I'm using Powerbroker PBIS Open to authenticate users on a Windows 2016 domain to Linux workstations and LXC containers running Ubuntu 18.04 and CentOS 7. However, I'm unable to accomplish this with an Ubuntu 20.04 client inside an LXC container.
I've been able to join it to the domain successfully, and running id on my domain account gives the expected results. However, when I attempt an ssh login from another host, the Ubuntu 20.04 host closes the connection. When I attempt to ssh from a local root shell I'm rejected.
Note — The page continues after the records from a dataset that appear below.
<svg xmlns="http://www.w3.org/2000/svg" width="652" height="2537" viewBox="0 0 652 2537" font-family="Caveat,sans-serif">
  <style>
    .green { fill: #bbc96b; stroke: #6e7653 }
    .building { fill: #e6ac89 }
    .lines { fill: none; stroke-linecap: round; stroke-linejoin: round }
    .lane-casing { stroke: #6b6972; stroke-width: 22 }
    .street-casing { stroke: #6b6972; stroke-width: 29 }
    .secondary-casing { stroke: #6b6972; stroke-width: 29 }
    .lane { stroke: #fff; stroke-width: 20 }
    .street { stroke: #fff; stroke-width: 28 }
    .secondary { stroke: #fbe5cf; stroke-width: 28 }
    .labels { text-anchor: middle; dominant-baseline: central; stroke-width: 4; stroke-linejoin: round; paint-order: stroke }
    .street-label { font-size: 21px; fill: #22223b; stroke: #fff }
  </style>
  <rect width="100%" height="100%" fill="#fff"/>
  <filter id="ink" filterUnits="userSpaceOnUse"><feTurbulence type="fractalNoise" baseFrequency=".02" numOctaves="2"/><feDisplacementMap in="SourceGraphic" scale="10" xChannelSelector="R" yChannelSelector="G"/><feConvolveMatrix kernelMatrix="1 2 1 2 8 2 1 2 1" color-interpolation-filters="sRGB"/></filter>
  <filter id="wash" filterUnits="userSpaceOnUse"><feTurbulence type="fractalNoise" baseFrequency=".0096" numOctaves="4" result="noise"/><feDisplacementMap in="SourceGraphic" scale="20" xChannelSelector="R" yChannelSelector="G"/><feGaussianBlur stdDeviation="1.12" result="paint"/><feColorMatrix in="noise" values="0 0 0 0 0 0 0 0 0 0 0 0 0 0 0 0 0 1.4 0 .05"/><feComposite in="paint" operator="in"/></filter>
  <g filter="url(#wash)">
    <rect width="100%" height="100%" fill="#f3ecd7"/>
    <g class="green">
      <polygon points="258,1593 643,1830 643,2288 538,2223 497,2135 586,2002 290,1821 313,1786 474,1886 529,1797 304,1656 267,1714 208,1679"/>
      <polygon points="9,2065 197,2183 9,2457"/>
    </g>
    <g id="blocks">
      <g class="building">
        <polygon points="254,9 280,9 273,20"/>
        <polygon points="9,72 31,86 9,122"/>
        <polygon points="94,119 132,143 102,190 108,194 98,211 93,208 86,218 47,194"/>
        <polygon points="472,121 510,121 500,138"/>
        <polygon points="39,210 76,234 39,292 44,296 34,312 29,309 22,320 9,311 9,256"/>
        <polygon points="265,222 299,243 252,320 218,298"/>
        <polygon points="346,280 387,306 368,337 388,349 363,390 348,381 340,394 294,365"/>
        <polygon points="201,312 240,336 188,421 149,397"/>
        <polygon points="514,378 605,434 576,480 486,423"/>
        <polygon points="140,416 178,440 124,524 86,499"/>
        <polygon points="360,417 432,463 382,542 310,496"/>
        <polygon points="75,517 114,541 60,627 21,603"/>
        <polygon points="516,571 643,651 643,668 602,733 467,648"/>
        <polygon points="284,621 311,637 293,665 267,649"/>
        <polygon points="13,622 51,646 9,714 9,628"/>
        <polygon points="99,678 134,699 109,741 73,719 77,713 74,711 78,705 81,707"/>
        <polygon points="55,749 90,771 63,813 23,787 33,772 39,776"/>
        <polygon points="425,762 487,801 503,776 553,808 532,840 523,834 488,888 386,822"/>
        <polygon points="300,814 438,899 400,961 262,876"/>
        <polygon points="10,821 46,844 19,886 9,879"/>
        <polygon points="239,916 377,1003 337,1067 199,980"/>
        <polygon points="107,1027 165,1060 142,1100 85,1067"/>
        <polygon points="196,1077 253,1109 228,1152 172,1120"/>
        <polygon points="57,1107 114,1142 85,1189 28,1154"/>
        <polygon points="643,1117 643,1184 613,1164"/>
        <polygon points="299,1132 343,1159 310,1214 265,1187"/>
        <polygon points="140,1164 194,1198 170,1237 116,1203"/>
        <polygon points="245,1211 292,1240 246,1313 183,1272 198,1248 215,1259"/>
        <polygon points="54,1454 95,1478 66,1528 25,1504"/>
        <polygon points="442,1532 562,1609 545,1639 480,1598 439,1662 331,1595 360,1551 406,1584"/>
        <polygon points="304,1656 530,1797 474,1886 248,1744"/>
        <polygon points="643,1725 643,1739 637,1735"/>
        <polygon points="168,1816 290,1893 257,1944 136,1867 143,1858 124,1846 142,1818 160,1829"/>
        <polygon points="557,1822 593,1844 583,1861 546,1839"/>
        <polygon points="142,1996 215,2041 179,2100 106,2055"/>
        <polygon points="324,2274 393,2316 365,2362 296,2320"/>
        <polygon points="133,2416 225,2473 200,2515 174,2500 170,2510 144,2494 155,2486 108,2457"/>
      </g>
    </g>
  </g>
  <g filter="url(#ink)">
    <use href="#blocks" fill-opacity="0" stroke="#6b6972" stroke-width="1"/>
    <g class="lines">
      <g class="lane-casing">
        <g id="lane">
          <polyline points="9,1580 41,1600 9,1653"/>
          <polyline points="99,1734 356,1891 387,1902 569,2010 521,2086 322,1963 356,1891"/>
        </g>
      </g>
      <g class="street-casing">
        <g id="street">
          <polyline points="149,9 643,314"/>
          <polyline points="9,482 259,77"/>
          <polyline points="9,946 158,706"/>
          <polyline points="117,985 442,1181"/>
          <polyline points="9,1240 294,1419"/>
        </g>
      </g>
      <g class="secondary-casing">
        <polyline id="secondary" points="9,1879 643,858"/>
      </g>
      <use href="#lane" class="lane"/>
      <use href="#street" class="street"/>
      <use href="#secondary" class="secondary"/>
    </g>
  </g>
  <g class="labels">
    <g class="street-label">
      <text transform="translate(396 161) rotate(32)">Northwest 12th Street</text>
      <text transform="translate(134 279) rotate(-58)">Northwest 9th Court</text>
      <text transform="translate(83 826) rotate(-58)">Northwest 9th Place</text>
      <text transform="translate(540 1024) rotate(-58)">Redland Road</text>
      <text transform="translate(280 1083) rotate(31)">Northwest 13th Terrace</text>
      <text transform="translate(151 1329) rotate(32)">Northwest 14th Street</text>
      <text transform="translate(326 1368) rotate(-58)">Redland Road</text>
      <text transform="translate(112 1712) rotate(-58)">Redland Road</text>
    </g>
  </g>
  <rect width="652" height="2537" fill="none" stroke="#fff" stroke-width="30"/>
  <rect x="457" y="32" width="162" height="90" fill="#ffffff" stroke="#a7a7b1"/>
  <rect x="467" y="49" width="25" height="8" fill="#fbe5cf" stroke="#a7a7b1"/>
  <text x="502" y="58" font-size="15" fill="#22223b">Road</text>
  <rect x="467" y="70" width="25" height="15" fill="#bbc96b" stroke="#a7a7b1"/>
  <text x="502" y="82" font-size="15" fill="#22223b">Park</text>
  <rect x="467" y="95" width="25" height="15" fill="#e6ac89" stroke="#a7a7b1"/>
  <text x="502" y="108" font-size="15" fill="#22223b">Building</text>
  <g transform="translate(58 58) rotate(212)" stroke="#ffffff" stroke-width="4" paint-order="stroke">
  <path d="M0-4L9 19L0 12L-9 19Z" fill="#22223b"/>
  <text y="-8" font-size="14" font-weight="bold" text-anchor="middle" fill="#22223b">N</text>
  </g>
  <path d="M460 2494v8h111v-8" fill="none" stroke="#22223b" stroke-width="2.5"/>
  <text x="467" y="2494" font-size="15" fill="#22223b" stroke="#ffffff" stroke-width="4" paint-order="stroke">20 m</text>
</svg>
Then when I run:
systemctl status lwsmd.service
I get the error messages (actual user name and ID redaceted):
Aug 06 16:30:43 svr-ub3 lsass[466]: Unable to set up credentials cache with tgt for uid <my domain uid>
Aug 06 16:30:43 svr-ub3 lsass[466]: [lsass] Failed to authenticate user (name = '<my domain user>') -> error = 2, symbol = ERROR_FILE_NOT_FOUND, client pid = 905
I can see the ticket cache file /tmp/krb5cc_<my domain uid>, and listing it with klist shows it has the expected krbtgt and host tickets.
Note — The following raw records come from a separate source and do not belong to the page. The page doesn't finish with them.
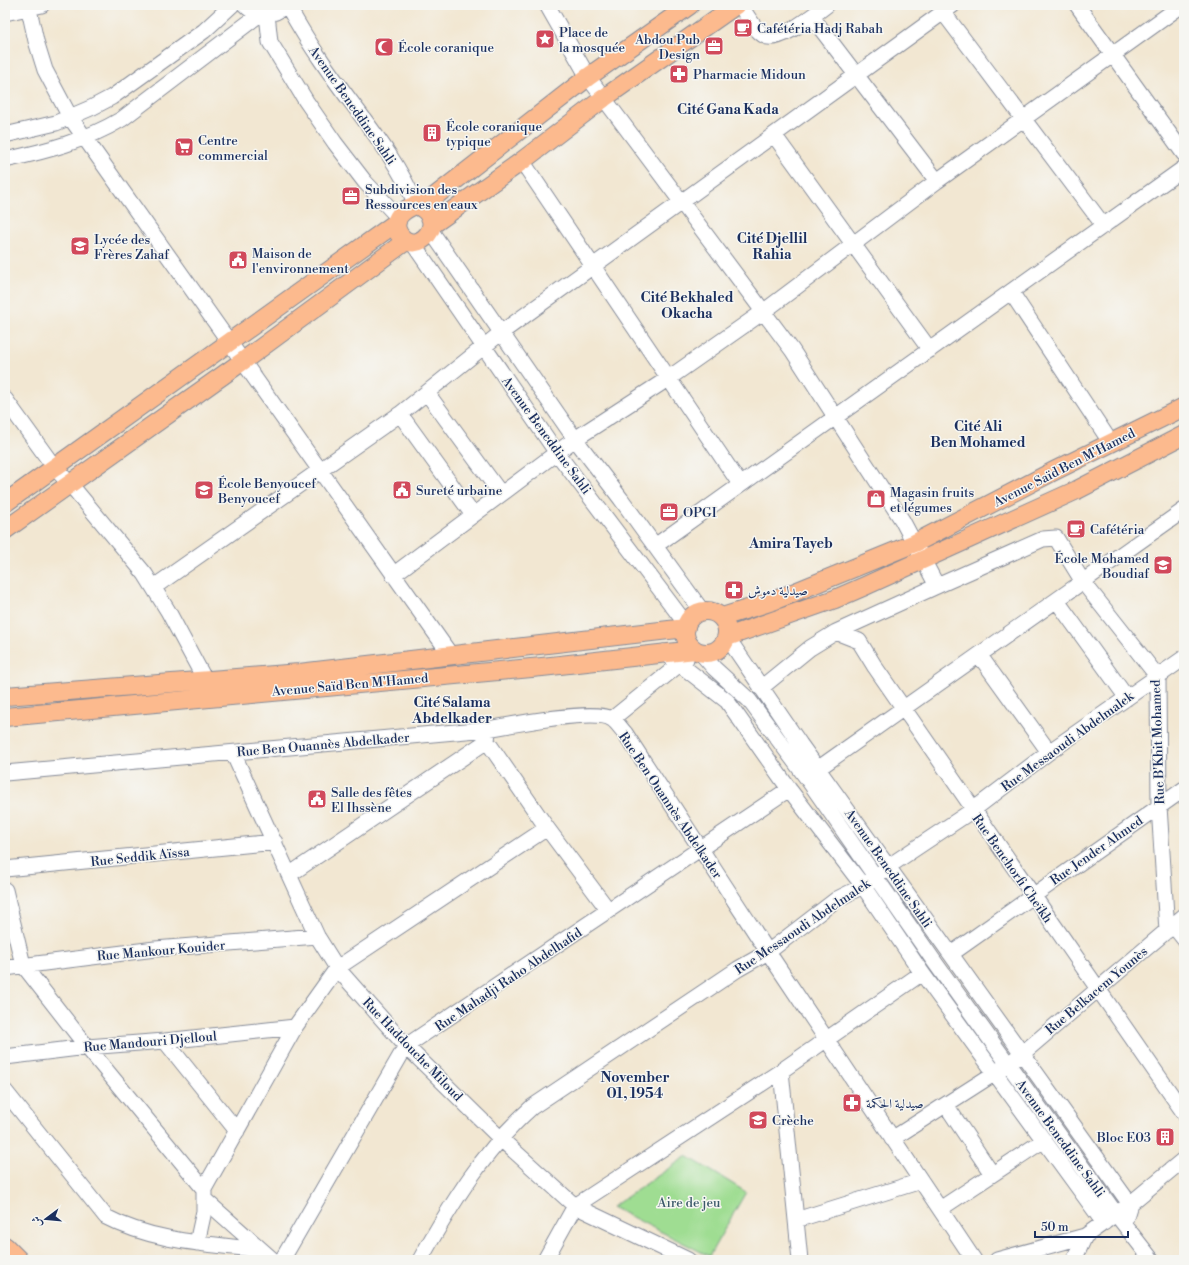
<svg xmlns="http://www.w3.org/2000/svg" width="1189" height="1265" font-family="'Libre Bodoni',Amiri,serif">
  <rect width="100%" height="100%" fill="#f6f6f2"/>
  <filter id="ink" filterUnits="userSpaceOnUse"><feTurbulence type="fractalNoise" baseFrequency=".025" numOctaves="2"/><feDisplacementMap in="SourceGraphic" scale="8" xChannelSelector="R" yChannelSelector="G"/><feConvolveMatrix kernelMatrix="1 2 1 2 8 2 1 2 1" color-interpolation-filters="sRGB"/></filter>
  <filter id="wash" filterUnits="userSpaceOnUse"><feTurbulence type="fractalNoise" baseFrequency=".012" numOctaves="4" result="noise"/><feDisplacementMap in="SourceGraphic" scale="16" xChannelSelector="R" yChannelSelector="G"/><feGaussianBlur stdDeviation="0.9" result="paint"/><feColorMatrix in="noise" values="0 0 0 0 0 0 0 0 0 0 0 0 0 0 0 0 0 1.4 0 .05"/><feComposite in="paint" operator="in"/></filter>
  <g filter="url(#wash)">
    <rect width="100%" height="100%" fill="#f2e7d2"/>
    <path fill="#9fdd92" stroke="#5d8678" d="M687,1156l59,36 -37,64 -97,-49z"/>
  </g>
  <g filter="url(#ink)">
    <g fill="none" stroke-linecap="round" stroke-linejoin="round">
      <g stroke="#868b98" stroke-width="17">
        <path id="minor" d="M28,5l8,36 9,29 25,47 380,537
          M245,5c11,12 29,12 41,0
          M287,5c10,17 20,35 32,52 32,49 75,94 97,148
          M547,5l41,72 204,273 110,170 35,66 106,-47 13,-1 27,44 75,95 1,129 8,125
          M740,5c7,10 15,26 25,31 14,8 51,-23 62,-31
          M1077,5l107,149
          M943,12l161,214
          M5,13l37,-8
          M267,14l3,28 36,59 29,42 30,39 33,35
          M812,17l125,164
          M5,135l51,-12 37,-16 19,-10 92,-66 28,-26
          M774,135l156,215
          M5,160c42,-9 80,-19 117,-41l138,-105
          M522,161l218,323
          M431,231l144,208 46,60 81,112
          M412,242l145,211 129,171
          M1011,292l100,151
          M427,393l74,101
          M5,399l49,68 16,17 75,90 23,37 37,69
          M400,414l73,101
          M655,546l529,-378
          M393,575l182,-136 94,-61 94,-66 174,-131 245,-176
          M154,587l246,-173 102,-82 451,-327
          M1057,601l70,97
          M836,632l23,9 16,26 309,446
          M727,637l73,107 330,460 -6,19
          M664,652l63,49 62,88 74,97 59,87 182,250
          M701,653l13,15 35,32 57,77 130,187 180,250 36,46
          M980,656l69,96
          M761,688l49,-40 26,-16 101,-46
          M612,719l74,-60
          M488,732l-1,9 60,87 62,83
          M233,753l84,183 20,32 69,78 95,93 74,67 113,54
          M819,768l365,-258
          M5,773l483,-44c21,-4 108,-21 124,-10 5,3 9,10 13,14l143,219 206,308
          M5,869l270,-27
          M289,875l198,-134
          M5,890l18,75 64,82 117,142
          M1173,925l11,14
          M951,954l233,-165
          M5,968l150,-19 162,-13
          M165,1041l72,90
          M5,1057l82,-10 78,-6 130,-14
          M781,1071l19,189
          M5,1091l101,126c47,25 103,27 155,33
          M946,1105l46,69
          M892,1139l103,-66 28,-20 161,-137
          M204,1199l69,61
          M940,1209l104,-69
          M796,1220l125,-39
          M197,1243l7,-32v-22l91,-162 42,-59 210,-140
          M282,1260l124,-214 383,-257
          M420,1260c31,-56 64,-110 112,-153l206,-138 30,-17 69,-53 26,-13 26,-20 84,-56 76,-58 135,-94
          M545,1260l30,-54 206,-135 141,-98
          M997,1260l88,-24 45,-32 54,-45
          M1074,1260l11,-24"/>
      </g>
      <g stroke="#868b98" stroke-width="20">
        <path id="major" d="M416,205c36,15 0,55 -17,29 -9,-15 5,-25 17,-29z
          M421,207l167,-130 102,-72
          M432,225l90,-64 82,-63 132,-93
          M5,503l392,-281
          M5,530l238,-169 163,-120
          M685 632a21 21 0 1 1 42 0a21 21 0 1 1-42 0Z
          M722,617l51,-16 142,-58 139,-72 130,-64
          M727,637l108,-38 30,-13 212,-96 107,-55
          M5,696l294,-23 387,-45
          M5,717l537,-50 153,-17
          M5,1246l14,14"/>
      </g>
      <use href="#minor" stroke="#fff" stroke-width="15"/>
      <use href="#major" stroke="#fcba8e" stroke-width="18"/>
    </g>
  </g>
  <defs>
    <g id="cafe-square" transform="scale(1)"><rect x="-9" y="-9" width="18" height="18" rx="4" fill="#d1495b" stroke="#f6f6f2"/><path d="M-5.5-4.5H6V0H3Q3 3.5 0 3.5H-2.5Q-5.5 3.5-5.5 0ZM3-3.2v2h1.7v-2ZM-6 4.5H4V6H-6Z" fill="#fff"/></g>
    <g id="sight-square" transform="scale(1)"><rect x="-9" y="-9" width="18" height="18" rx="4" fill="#d1495b" stroke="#f6f6f2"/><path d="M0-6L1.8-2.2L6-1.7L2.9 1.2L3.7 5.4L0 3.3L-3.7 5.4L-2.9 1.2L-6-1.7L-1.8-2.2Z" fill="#fff"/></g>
    <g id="office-square" transform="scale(1)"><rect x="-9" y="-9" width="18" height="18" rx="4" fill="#d1495b" stroke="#f6f6f2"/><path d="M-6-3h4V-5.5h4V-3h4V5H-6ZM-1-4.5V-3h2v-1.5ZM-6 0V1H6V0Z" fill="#fff"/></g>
    <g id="mosque-square" transform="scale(1)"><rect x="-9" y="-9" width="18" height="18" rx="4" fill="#d1495b" stroke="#f6f6f2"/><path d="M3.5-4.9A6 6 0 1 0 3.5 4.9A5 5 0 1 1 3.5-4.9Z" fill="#fff"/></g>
    <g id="pharmacy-square" transform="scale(1)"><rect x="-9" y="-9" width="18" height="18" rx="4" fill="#d1495b" stroke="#f6f6f2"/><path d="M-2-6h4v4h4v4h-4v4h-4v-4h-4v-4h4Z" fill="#fff"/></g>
    <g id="building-square" transform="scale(1)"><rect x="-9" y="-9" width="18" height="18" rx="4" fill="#d1495b" stroke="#f6f6f2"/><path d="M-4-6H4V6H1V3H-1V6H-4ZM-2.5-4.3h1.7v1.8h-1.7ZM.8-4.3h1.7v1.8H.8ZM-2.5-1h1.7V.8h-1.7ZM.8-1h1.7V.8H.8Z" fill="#fff"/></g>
    <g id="supermarket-square" transform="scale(1)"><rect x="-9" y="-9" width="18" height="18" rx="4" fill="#d1495b" stroke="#f6f6f2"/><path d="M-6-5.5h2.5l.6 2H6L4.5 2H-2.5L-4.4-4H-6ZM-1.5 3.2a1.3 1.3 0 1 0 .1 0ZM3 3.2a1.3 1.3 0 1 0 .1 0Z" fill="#fff"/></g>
    <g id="school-square" transform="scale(1)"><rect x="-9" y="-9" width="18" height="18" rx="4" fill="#d1495b" stroke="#f6f6f2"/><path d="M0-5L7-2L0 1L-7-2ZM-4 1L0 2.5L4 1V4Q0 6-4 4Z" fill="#fff"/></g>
    <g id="civic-square" transform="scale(1)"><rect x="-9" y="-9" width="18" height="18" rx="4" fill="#d1495b" stroke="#f6f6f2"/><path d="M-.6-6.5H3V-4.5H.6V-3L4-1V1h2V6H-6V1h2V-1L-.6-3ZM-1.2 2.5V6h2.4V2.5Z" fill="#fff"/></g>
    <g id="shop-square" transform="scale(1)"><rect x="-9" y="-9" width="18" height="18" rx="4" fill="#d1495b" stroke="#f6f6f2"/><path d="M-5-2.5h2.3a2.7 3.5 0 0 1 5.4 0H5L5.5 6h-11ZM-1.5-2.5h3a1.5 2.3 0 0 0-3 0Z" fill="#fff"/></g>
  </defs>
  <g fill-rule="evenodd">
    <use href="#cafe-square" x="743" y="28"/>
    <use href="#sight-square" x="545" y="39"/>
    <use href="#office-square" x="714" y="46"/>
    <use href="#mosque-square" x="384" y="47"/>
    <use href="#pharmacy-square" x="679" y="74"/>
    <use href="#building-square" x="432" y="133"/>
    <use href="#supermarket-square" x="184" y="147"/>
    <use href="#office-square" x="351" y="196"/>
    <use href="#school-square" x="80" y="246"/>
    <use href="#civic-square" x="238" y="260"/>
    <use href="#school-square" x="204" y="490"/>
    <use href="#civic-square" x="402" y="490"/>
    <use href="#shop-square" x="876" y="499"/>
    <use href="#office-square" x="669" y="512"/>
    <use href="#cafe-square" x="1076" y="529"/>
    <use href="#school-square" x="1163" y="565"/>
    <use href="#pharmacy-square" x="734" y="590"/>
    <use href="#civic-square" x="317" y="799"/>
    <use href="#pharmacy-square" x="852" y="1103"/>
    <use href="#school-square" x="758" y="1120"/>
    <use href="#building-square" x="1165" y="1137"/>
  </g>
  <g text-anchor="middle" stroke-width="3" stroke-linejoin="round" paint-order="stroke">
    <g font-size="13" fill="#1b2f5e" stroke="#f6f6f2" text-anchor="start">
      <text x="757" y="33">Cafétéria Hadj Rabah</text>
      <text x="559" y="37">Place de<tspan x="559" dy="15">la mosquée</tspan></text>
      <text x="700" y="44" text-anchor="end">Abdou Pub<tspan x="700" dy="15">Design</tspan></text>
      <text x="398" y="52">École coranique</text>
      <text x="693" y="79">Pharmacie Midoun</text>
      <text x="446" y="131">École coranique<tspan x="446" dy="15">typique</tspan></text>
      <text x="198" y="145">Centre<tspan x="198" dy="15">commercial</tspan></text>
      <text x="365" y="194">Subdivision des<tspan x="365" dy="15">Ressources en eaux</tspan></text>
      <text x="94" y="244">Lycée des<tspan x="94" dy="15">Frères Zahaf</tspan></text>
      <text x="252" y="258">Maison de<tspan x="252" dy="15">l'environnement</tspan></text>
      <text x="218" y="488">École Benyoucef<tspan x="218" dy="15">Benyoucef</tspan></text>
      <text x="416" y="495">Sureté urbaine</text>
      <text x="890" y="497">Magasin fruits<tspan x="890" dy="15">et légumes</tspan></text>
      <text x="683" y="517">OPGI</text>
      <text x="1090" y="534">Cafétéria</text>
      <text x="1149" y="563" text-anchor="end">École Mohamed<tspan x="1149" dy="15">Boudiaf</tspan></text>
      <text x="748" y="595">صيدلية دموش</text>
      <text x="331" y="797">Salle des fêtes<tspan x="331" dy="15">El Ihssène</tspan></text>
      <text x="866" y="1108">صيدلية الحكمة</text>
      <text x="772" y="1125">Crèche</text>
      <text x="1151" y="1142" text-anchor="end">Bloc E03</text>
    </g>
    <g font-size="13" fill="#1b2f5e" stroke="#f6f6f2">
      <text transform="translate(353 105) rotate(55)" y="5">Avenue Beneddine Sahli</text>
      <text transform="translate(547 435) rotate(54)" y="5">Avenue Beneddine Sahli</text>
      <text transform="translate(1064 467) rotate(-27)" y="5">Avenue Saïd Ben M'Hamed</text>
      <text transform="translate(350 684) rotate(-5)" y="5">Avenue Saïd Ben M'Hamed</text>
      <text transform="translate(1067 741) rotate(-36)" y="5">Rue Messaoudi Abdelmalek</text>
      <text transform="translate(1157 742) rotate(-92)" y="5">Rue B'Khit Mohamed</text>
      <text transform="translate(323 744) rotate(-5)" y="5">Rue Ben Ouannès Abdelkader</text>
      <text transform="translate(671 805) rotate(56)" y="5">Rue Ben Ouannès Abdelkader</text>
      <text transform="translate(1096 850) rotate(-35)" y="5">Rue Jender Ahmed</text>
      <text transform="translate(140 856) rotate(-6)" y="5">Rue Seddik Aïssa</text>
      <text transform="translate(889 868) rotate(55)" y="5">Avenue Beneddine Sahli</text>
      <text transform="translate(1013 868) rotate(55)" y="5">Rue Benchorfi Cheïkh</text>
      <text transform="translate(802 926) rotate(-34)" y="5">Rue Messaoudi Abdelmalek</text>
      <text transform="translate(161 950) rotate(-5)" y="5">Rue Mankour Kouider</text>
      <text transform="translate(508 979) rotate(-34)" y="5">Rue Mahadji Raho Abdelhafid</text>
      <text transform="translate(1096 990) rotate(-40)" y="5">Rue Belkacem Younès</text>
      <text transform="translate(150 1041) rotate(-5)" y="5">Rue Mandouri Djelloul</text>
      <text transform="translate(413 1049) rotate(46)" y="5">Rue Haddouche Miloud</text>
      <text transform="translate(1061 1138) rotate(54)" y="5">Avenue Beneddine Sahli</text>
    </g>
    <g font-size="13" fill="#3c5a6b" stroke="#f6f6f2">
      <text x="689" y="1207">Aire de jeu</text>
    </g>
    <g font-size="14" font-weight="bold" fill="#1b2f5e" stroke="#f6f6f2">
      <text x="728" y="114">Cité Gana Kada</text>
      <text x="772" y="243">Cité Djellil<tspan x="772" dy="16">Rahia</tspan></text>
      <text x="687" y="302">Cité Bekhaled<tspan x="687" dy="16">Okacha</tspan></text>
      <text x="978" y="431">Cité Ali<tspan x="978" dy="16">Ben Mohamed</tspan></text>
      <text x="791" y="548">Amira Tayeb</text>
      <text x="452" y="707">Cité Salama<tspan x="452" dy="16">Abdelkader</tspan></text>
      <text x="635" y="1082">November<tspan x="635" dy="16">01, 1954</tspan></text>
    </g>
  </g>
  <rect width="1189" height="1265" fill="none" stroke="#f6f6f2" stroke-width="20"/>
  <g transform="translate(46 1219) rotate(254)" stroke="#f6f6f2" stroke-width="3" paint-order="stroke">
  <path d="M0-3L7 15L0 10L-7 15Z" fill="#1b2f5e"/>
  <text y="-6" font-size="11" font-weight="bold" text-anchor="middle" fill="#1b2f5e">ش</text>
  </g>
  <path d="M1035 1231v6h93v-6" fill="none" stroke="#1b2f5e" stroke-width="2"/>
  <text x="1041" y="1231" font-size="12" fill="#1b2f5e" stroke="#f6f6f2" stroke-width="3" paint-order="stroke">50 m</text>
</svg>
I'm running the latest PBISO version 9.1.0, installed from their APT repository. Looking at their list of supported platforms, Ubuntu 20 is conspicuously missing, and the next major release, 10.1, does support it, but is no longer on Github, and appears to be commercial only. A workstation with Ubuntu 18.04 which also runs PBISO 9.1.0 works properly with no issues.
Has anyone been able to install PBISO 9.1 on Ubuntu 20.04? If so, did you need any special workarounds? I haven't been able to find any PBISO logs (apart from one for the install). Where would you advise me to look in order to troubleshoot this?